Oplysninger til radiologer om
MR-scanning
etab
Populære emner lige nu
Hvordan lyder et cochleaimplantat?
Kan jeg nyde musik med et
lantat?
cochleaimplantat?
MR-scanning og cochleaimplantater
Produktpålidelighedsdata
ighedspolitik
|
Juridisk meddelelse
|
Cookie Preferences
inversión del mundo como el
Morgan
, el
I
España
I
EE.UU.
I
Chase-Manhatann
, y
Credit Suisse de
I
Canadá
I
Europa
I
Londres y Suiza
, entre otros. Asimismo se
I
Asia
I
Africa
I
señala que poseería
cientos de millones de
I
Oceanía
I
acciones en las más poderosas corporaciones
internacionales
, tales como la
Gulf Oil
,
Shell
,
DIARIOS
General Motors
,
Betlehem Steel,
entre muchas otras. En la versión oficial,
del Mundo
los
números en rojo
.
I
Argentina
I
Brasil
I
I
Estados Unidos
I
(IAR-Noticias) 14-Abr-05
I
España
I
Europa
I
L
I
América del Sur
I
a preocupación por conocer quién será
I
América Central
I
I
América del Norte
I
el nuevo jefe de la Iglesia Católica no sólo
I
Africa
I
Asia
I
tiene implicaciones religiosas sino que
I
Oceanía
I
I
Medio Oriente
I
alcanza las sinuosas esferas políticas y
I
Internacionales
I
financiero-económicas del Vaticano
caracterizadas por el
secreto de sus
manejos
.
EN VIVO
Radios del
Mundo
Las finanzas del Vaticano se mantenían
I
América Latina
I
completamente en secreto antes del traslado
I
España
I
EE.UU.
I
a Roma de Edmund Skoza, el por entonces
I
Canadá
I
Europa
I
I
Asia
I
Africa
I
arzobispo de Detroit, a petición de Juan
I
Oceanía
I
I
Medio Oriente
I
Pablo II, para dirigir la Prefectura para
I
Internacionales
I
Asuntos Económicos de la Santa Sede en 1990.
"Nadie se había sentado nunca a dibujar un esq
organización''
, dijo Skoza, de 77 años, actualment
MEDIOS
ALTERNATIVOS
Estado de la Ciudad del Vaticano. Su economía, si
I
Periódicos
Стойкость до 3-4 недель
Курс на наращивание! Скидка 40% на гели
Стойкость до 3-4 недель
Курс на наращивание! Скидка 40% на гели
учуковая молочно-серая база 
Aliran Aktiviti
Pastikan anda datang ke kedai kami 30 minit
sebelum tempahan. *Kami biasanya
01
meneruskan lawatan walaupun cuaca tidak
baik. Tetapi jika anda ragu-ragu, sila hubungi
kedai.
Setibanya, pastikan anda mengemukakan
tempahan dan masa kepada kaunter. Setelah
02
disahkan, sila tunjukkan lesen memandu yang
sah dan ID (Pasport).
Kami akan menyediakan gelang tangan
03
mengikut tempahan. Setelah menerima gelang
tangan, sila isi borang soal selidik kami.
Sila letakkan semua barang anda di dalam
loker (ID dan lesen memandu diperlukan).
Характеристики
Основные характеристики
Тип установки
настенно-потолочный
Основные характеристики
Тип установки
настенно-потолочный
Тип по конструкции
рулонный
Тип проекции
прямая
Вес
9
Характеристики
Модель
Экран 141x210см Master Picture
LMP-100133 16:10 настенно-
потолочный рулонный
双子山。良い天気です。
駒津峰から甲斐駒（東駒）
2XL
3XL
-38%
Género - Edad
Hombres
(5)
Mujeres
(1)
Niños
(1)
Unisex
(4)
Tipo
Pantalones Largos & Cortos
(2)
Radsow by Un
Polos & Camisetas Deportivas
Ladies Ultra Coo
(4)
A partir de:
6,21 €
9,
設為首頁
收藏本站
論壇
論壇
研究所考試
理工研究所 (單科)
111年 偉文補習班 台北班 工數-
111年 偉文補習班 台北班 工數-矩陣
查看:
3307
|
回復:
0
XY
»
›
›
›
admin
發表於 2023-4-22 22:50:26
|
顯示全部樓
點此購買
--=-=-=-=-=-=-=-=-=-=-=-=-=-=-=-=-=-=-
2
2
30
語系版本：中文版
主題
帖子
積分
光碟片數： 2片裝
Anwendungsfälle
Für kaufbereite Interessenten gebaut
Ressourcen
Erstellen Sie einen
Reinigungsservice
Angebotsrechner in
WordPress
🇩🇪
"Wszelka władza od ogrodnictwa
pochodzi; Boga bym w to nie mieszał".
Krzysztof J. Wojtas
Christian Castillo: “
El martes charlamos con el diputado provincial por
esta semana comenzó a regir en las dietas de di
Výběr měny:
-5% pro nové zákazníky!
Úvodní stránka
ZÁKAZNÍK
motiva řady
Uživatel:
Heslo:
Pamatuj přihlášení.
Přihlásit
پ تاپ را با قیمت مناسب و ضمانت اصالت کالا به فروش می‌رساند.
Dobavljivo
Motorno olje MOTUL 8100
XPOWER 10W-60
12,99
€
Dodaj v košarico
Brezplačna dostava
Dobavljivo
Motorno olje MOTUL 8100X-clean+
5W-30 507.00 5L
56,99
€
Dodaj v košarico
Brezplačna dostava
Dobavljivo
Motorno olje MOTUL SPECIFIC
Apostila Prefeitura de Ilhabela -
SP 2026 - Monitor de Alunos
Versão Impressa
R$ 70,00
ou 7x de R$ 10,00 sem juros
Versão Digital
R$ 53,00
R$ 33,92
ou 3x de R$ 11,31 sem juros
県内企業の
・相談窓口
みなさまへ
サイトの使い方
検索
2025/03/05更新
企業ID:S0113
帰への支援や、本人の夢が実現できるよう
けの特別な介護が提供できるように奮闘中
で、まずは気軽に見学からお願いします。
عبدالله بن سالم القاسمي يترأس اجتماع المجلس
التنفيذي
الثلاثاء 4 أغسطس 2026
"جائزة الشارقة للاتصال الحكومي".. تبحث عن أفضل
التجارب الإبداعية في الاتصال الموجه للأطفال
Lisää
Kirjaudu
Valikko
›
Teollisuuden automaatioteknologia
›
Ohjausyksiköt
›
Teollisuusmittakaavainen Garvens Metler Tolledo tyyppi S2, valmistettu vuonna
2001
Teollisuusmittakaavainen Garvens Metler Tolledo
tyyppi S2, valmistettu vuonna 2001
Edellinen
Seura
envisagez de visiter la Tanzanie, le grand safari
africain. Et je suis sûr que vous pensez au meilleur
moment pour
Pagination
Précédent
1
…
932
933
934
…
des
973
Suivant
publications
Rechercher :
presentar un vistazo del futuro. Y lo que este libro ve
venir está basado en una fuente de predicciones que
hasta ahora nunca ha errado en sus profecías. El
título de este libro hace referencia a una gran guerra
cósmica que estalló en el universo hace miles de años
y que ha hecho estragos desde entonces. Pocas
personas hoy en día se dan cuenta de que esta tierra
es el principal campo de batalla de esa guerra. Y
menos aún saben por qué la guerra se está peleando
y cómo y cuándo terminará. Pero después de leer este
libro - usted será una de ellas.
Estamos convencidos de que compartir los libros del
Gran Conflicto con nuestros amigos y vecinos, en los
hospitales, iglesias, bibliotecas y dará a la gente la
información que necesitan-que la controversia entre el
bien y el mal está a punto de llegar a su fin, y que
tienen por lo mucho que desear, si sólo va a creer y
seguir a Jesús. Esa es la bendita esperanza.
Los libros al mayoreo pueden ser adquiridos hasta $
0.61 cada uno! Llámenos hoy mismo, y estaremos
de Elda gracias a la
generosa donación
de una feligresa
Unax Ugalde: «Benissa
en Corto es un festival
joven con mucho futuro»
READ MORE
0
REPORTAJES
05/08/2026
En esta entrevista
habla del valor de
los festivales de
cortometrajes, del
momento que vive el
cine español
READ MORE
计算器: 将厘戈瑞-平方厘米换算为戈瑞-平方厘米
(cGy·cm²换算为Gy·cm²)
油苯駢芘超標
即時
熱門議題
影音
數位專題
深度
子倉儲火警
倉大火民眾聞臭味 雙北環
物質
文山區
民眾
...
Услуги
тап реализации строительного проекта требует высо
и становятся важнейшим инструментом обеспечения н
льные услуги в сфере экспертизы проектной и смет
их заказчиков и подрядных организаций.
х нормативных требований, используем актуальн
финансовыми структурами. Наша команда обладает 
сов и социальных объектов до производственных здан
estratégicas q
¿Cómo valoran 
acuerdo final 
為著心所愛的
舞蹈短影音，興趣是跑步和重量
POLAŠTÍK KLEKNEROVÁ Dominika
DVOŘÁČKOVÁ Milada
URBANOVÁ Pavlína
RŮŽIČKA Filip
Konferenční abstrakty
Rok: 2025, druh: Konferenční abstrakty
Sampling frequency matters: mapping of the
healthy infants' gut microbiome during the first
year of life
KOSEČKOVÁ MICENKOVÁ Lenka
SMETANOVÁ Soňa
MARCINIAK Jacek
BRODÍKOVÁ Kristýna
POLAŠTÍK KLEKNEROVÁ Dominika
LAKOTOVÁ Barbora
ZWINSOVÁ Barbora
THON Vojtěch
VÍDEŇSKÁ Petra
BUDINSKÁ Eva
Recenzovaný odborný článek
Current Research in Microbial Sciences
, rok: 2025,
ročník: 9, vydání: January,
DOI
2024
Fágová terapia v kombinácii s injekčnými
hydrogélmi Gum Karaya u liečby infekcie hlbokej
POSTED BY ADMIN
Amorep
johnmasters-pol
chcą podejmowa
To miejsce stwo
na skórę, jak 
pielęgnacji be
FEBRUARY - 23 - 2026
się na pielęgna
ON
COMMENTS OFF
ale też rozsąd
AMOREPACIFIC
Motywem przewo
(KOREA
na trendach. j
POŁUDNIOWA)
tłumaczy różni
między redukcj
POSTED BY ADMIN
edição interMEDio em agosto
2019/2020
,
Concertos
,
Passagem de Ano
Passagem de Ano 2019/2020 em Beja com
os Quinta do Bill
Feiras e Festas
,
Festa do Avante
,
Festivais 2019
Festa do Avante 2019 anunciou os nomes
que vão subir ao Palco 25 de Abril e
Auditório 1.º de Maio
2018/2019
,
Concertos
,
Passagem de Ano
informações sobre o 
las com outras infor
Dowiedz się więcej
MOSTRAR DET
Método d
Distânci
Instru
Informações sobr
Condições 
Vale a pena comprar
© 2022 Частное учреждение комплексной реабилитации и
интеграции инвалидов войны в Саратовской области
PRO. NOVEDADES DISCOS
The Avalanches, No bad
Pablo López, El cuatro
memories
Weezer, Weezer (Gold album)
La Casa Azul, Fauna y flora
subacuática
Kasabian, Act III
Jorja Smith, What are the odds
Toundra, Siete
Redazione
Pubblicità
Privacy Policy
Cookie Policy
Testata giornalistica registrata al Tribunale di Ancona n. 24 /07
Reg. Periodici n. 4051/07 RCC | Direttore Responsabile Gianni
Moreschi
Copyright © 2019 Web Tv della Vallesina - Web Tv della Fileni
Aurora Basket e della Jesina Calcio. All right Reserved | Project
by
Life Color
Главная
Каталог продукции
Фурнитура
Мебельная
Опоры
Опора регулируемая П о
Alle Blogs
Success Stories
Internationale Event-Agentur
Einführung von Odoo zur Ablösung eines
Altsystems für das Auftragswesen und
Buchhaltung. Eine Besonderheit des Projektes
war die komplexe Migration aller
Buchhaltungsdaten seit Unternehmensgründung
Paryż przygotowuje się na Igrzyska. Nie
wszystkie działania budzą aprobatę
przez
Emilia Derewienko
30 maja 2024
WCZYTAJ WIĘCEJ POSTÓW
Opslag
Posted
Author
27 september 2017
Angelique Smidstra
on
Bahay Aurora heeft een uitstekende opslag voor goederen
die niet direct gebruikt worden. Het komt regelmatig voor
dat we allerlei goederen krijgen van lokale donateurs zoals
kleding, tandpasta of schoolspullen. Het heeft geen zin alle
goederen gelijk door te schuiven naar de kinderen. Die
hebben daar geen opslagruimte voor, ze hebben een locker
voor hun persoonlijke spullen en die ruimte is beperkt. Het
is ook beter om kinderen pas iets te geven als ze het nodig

## Exercise description:
Arrange the listing as a numbered list, leaving out blank lines. Begin with its first line and stop after the line that contains "sah dan ID (Pasport).".

## Reply:
1. Oplysninger til radiologer om
2. MR-scanning
3. etab
4. Populære emner lige nu
5. Hvordan lyder et cochleaimplantat?
6. Kan jeg nyde musik med et
7. lantat?
8. cochleaimplantat?
9. MR-scanning og cochleaimplantater
10. Produktpålidelighedsdata
11. ighedspolitik
12. |
13. Juridisk meddelelse
14. |
15. Cookie Preferences
16. inversión del mundo como el
17. Morgan
18. , el
19. I
20. España
21. I
22. EE.UU.
23. I
24. Chase-Manhatann
25. , y
26. Credit Suisse de
27. I
28. Canadá
29. I
30. Europa
31. I
32. Londres y Suiza
33. , entre otros. Asimismo se
34. I
35. Asia
36. I
37. Africa
38. I
39. señala que poseería
40. cientos de millones de
41. I
42. Oceanía
43. I
44. acciones en las más poderosas corporaciones
45. internacionales
46. , tales como la
47. Gulf Oil
48. ,
49. Shell
50. ,
51. DIARIOS
52. General Motors
53. ,
54. Betlehem Steel,
55. entre muchas otras. En la versión oficial,
56. del Mundo
57. los
58. números en rojo
59. .
60. I
61. Argentina
62. I
63. Brasil
64. I
65. I
66. Estados Unidos
67. I
68. (IAR-Noticias) 14-Abr-05
69. I
70. España
71. I
72. Europa
73. I
74. L
75. I
76. América del Sur
77. I
78. a preocupación por conocer quién será
79. I
80. América Central
81. I
82. I
83. América del Norte
84. I
85. el nuevo jefe de la Iglesia Católica no sólo
86. I
87. Africa
88. I
89. Asia
90. I
91. tiene implicaciones religiosas sino que
92. I
93. Oceanía
94. I
95. I
96. Medio Oriente
97. I
98. alcanza las sinuosas esferas políticas y
99. I
100. Internacionales
101. I
102. financiero-económicas del Vaticano
103. caracterizadas por el
104. secreto de sus
105. manejos
106. .
107. EN VIVO
108. Radios del
109. Mundo
110. Las finanzas del Vaticano se mantenían
111. I
112. América Latina
113. I
114. completamente en secreto antes del traslado
115. I
116. España
117. I
118. EE.UU.
119. I
120. a Roma de Edmund Skoza, el por entonces
121. I
122. Canadá
123. I
124. Europa
125. I
126. I
127. Asia
128. I
129. Africa
130. I
131. arzobispo de Detroit, a petición de Juan
132. I
133. Oceanía
134. I
135. I
136. Medio Oriente
137. I
138. Pablo II, para dirigir la Prefectura para
139. I
140. Internacionales
141. I
142. Asuntos Económicos de la Santa Sede en 1990.
143. "Nadie se había sentado nunca a dibujar un esq
144. organización''
145. , dijo Skoza, de 77 años, actualment
146. MEDIOS
147. ALTERNATIVOS
148. Estado de la Ciudad del Vaticano. Su economía, si
149. I
150. Periódicos
151. Стойкость до 3-4 недель
152. Курс на наращивание! Скидка 40% на гели
153. Стойкость до 3-4 недель
154. Курс на наращивание! Скидка 40% на гели
155. учуковая молочно-серая база 
156. Aliran Aktiviti
157. Pastikan anda datang ke kedai kami 30 minit
158. sebelum tempahan. *Kami biasanya
159. 01
160. meneruskan lawatan walaupun cuaca tidak
161. baik. Tetapi jika anda ragu-ragu, sila hubungi
162. kedai.
163. Setibanya, pastikan anda mengemukakan
164. tempahan dan masa kepada kaunter. Setelah
165. 02
166. disahkan, sila tunjukkan lesen memandu yang
167. sah dan ID (Pasport).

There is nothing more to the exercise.